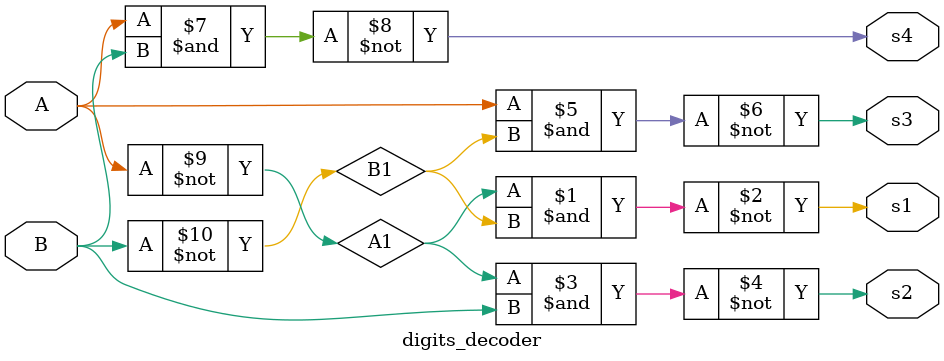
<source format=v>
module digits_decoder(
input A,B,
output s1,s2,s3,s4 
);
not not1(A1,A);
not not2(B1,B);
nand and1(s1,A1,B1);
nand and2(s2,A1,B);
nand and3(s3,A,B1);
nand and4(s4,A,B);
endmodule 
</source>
____________________
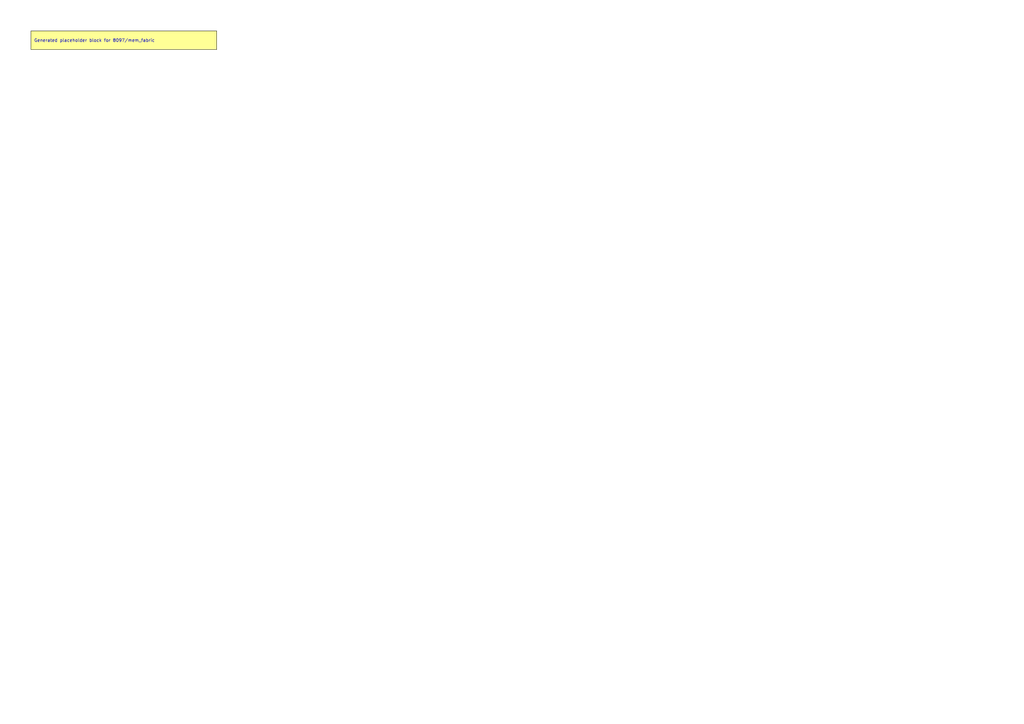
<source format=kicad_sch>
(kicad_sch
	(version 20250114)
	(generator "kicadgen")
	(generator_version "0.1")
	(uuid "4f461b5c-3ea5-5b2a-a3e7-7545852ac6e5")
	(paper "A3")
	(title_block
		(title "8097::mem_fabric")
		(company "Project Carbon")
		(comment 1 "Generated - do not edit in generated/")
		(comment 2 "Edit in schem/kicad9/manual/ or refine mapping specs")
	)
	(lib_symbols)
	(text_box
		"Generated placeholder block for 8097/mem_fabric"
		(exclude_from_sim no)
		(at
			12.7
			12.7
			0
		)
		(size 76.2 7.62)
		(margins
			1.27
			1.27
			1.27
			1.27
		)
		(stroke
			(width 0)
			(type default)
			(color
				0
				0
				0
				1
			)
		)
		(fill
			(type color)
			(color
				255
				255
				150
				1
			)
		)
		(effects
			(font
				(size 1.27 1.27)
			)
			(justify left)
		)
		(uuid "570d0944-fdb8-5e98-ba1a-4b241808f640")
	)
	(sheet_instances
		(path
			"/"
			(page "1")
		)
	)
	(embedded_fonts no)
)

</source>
____________________
(Directive) Scan the entries above for the string "uuid" and copy each line that contains it.

(Result for this task)
	(uuid "4f461b5c-3ea5-5b2a-a3e7-7545852ac6e5")
		(uuid "570d0944-fdb8-5e98-ba1a-4b241808f640")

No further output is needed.